DeepSPICE

DeepSPICE

Accelerating Digital Cell Characterization Using Deep Learning

Presentation slides

Paper

Digital Integrated Circuits (IC) implement complex functions (e.g., multiplier, adder) as electrical circuits using interconnections of building blocks called cells. Cells implement Boolean functions as a network of transistors used as switches. Each circuit, such as adder, should compute its results within a certain time in order for its results to be used reliably by another circuit. During the design phase, the time taken by a circuit to compute its results is usually calculated using the delays of its constituent cells which are computed a priori. Computing delays of cells involves transistor-level simulations with all possible input event combinations. These simulations are computationally expensive.

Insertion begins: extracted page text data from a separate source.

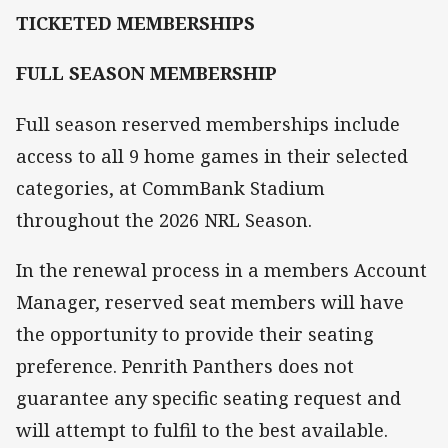
TICKETED MEMBERSHIPS
FULL SEASON MEMBERSHIP
Full season reserved memberships include
access to all 9 home games in their selected
categories, at CommBank Stadium
throughout the 2026 NRL Season.
In the renewal process in a members Account
Manager, reserved seat members will have
the opportunity to provide their seating
preference. Penrith Panthers does not
guarantee any specific seating request and
will attempt to fulfil to the best available.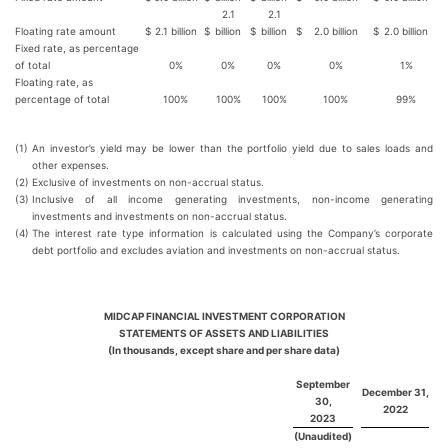
2.1
2.1
Floating rate amount
$
2.1 billion
$
billion
$
billion
$
2.0 billion
$
2.0 billion
Fixed rate, as percentage
of total
0%
0%
0%
0%
1%
Floating rate, as
percentage of total
100%
100%
100%
100%
99%
(1)
An investor’s yield may be lower than the portfolio yield due to sales loads and
other expenses.
(2)
Exclusive of investments on non-accrual status.
(3)
Inclusive of all income generating investments, non-income generating
investments and investments on non-accrual status.
(4)
The interest rate type information is calculated using the Company’s corporate
debt portfolio and excludes aviation and investments on non-accrual status.
MIDCAP FINANCIAL INVESTMENT CORPORATION
STATEMENTS OF ASSETS AND LIABILITIES
(In thousands, except share and per share data)
September
December 31,
30,
2022
2023
(Unaudited)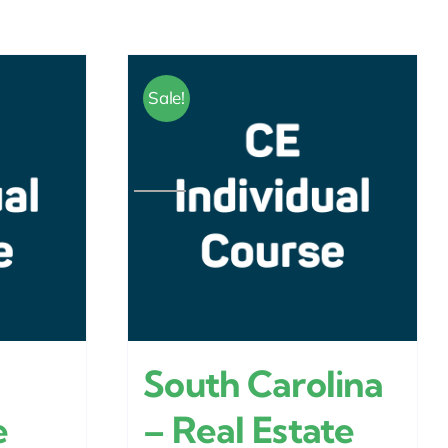
Sale!
South Carolina
e
– Real Estate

This project introduces DeepSPICE, a machine learning approach to accelerate the characterization of the building blocks, or cells, of digital integrated circuits. In contrast to the current approach of computing the input-to-output propagation delays of a cell by simulating all possible input event combinations, the DeepSPICE approach is to train a Deep Neural Network (DNN) to learn relationships between events at the inputs of a cell and the corresponding output delays using a subset of transistor-level simulation results, and predict the delays for the remaining input event combinations for that cell.

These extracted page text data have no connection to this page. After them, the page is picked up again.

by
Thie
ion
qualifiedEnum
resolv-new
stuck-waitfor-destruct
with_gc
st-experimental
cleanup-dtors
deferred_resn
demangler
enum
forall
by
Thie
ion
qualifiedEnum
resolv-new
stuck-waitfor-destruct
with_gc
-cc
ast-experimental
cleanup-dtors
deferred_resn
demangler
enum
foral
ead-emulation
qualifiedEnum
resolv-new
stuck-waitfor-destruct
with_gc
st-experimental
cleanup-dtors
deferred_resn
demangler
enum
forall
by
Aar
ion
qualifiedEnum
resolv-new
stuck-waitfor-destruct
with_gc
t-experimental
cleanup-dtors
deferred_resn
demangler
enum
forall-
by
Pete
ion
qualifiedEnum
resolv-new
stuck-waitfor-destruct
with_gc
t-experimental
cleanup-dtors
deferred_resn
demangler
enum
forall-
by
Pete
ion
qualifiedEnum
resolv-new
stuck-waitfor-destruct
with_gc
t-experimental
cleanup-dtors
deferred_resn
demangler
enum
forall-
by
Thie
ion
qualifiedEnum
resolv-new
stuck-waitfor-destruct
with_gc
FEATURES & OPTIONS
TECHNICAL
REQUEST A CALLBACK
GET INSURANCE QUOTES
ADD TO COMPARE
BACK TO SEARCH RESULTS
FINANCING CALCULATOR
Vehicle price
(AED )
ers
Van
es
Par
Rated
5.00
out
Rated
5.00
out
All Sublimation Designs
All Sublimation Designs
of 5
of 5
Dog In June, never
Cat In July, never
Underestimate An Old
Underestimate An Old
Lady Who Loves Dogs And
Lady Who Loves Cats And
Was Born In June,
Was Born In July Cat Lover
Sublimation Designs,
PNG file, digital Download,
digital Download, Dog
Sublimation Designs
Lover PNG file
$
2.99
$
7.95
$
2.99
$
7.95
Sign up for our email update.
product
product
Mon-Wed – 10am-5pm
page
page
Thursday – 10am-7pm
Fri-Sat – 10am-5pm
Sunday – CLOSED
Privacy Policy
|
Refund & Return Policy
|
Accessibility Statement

The DNN for training and prediction is created using the Keras framework, and Python is used for automating the entire flow. The effectiveness of the DeepSPICE approach is demonstrated on 14 CMOS logic cells with the number of inputs ranging from 2 to 7. Simulations to create the training set for each cell are performed using the open source NGSPICE circuit simulator on their transistor-level circuit descriptions. Experiments using two different train:test ratios of 0.25:0.75 and 0.3:0.7 demonstrate the promise of reduction in time with DeepSPICE, especially for large cells where simulation costs are expensive. For cells with at least 6 inputs, DeepSPICE computes propagation delays for all input event combinations 2 to 2.2 times faster than baseline while limiting the error between 6.3% and 12.3%.

Future work is to explore ideas to reduce the error further and also apply this approach to predict power consumption of cells and delays of larger circuits.